Justo Jacquet

Personal information
- Full name: Justo Pastor Jacquet Muñoz
- Date of birth: 9 September 1961 (age 64)
- Place of birth: San Ignacio, Paraguay
- Height: 1.87 m (6 ft 2 in)
- Position: Left-back

Senior career*
- Years: Team / Apps / (Gls)
- 1981–1988: Cerro Porteño
- 1989: Internacional / 10 / (0)
- 1990: Cerro Porteño / 24 / (4)
- 1991–1992: Belgrano de Córdoba / 6 / (0)
- 1992: Cerro Porteño
- 1993: Sport Boys
- 1994: 3 de Febrero
- 1994–1995: Presidente Hayes

International career
- 1983–1991: Paraguay / 40 / (1)

= Justo Jacquet =

Paraguayan footballer (born 1961)

Justo Pastor Jacquet Muñoz (born 9 September 1961 in San Ignacio) is a Paraguayan former professional footballer who played as a left-back.
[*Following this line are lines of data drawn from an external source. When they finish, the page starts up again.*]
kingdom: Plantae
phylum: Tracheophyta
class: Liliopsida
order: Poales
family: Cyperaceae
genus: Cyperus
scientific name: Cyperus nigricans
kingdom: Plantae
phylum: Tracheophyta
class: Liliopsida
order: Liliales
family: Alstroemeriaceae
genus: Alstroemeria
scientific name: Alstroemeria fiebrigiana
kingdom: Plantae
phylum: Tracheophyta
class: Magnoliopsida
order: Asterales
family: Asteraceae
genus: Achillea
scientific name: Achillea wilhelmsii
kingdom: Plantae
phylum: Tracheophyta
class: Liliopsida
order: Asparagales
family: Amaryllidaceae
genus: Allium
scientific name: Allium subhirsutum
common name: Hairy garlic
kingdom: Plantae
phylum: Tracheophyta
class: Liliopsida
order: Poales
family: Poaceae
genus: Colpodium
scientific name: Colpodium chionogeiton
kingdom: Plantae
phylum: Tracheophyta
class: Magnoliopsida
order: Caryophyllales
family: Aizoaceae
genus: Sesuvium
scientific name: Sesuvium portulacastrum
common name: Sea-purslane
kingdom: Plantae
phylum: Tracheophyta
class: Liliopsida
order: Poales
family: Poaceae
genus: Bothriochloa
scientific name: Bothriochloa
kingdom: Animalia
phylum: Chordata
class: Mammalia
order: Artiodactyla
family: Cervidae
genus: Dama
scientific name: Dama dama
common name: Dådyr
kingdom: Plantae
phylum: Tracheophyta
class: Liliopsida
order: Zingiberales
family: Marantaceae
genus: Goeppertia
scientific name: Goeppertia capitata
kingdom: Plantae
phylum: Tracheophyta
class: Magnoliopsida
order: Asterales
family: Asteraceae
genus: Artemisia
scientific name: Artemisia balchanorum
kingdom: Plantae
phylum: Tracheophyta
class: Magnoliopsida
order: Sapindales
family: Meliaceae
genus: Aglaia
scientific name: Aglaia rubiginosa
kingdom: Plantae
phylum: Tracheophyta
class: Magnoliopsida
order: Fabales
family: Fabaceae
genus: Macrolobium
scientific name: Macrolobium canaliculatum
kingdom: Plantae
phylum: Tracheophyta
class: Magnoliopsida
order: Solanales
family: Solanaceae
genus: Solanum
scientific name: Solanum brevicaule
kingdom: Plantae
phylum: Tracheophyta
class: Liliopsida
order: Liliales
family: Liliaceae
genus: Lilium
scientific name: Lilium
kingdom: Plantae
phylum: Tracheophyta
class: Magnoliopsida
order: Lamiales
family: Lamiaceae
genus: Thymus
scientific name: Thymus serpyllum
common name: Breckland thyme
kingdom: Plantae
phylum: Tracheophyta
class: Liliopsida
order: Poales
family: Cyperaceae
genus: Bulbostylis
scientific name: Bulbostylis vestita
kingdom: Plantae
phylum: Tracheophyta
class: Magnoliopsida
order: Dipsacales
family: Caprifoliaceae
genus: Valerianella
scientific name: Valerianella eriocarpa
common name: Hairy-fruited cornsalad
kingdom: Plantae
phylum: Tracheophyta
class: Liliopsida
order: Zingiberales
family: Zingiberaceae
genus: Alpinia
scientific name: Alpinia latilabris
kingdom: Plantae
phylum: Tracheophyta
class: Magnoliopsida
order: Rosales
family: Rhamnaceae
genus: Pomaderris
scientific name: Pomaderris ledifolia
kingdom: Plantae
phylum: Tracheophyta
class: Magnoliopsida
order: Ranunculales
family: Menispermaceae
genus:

He played professional football for Cerro Porteño in Paraguay and also had spells in Argentina, Brazil and Peru.

== International career ==
Jacquet made his international debut for the Paraguay national team on 2 June 1983 in a friendly match against Uruguay (0–0). He obtained a total number of 40 international caps, scoring one goal for the national side. Jacquet represented his native country at four Copa América's: 1983, 1987, 1989 and 1991.